Help! I need somebody!

Help!  Not just anybody.

It is SO hard for me to ask for help.

One of my go-to themes in my personal yoga practice and classes is surrender.  To let go.  It is exactly what I need to work on now and is becoming increasingly more difficult.  Having control makes me feel organized, put together.  What an illusion that idea is.  And wonder why I am always practicing this concept!

When I had eating disorder issues, I now realize how I much it had to do with control.  I lost control of my eating habits and fought to find it elsewhere: cleaning my apartment/room, running, or being OCD with something else.  Letting go was not an option because I had a grasp on so little.

As a new mother, there is only so much I can do according to my standards.  Lucca, my baby boy, runs the show.  I can make a schedule, write out a to-do list, and plan out our days, and he will fight it.  He tells me what we need to do and what is important.  I have very little control, and that might be the hardest part of motherhood for me.

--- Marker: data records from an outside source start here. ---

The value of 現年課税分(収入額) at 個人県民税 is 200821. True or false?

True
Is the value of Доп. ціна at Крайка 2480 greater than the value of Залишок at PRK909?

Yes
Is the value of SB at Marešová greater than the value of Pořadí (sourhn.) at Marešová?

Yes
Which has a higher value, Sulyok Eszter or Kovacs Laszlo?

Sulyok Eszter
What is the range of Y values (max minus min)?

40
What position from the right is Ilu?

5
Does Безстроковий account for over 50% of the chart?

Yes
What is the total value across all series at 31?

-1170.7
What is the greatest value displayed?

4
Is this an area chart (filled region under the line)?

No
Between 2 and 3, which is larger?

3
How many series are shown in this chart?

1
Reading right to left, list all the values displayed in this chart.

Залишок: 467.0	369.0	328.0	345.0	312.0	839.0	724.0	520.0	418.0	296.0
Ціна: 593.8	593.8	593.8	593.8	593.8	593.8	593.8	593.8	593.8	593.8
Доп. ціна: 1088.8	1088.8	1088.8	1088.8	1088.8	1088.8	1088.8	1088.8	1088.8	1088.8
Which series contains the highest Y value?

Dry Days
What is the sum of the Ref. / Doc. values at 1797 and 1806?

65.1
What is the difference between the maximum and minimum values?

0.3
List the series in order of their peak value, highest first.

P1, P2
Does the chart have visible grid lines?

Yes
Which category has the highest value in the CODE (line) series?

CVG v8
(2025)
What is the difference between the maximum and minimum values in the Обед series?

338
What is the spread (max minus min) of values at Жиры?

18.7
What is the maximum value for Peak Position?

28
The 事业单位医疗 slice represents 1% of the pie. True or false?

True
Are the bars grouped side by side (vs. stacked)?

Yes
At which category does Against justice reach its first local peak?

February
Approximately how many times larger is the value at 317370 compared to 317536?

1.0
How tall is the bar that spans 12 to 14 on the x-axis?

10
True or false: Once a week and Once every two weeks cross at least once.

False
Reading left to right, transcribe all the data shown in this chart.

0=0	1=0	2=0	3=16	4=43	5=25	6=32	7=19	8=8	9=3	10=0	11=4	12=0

This might also be a big reason why I don’t want to leave him – I won’t be there to cater to his needs.  I would have to trust someone else to do as I wish, and I don’t trust anyone.  My husband is very respectful of my particularities, and often asks me for advice or what I usually do in a situation.  We are on the same page.  For most other people, I am not ready to ask for assistance.

I clean everything myself and prefer it that way.  If someone else comes in to help, I will almost certainly go behind them and tidy up to my standards.  I would rather just to it myself.  The same goes with caring for Lucca.  I want to hold him; I want to bathe him; I want to feed him, all my way.  I want to control what I can, while I can, before he is old enough to decide for himself.

And I cannot let go!!! I cannot seem to surrender… yet.  I feel like I will lose all control if I let someone else help.  I am well aware of my need to surrender, and I am aware that I am struggling to WANT to let go.  This internal battle is a little exhausting, but I notice it and will get better.

I will let go.  I will lose control.  I will ask for help.

And I will learn to live without “perfection.”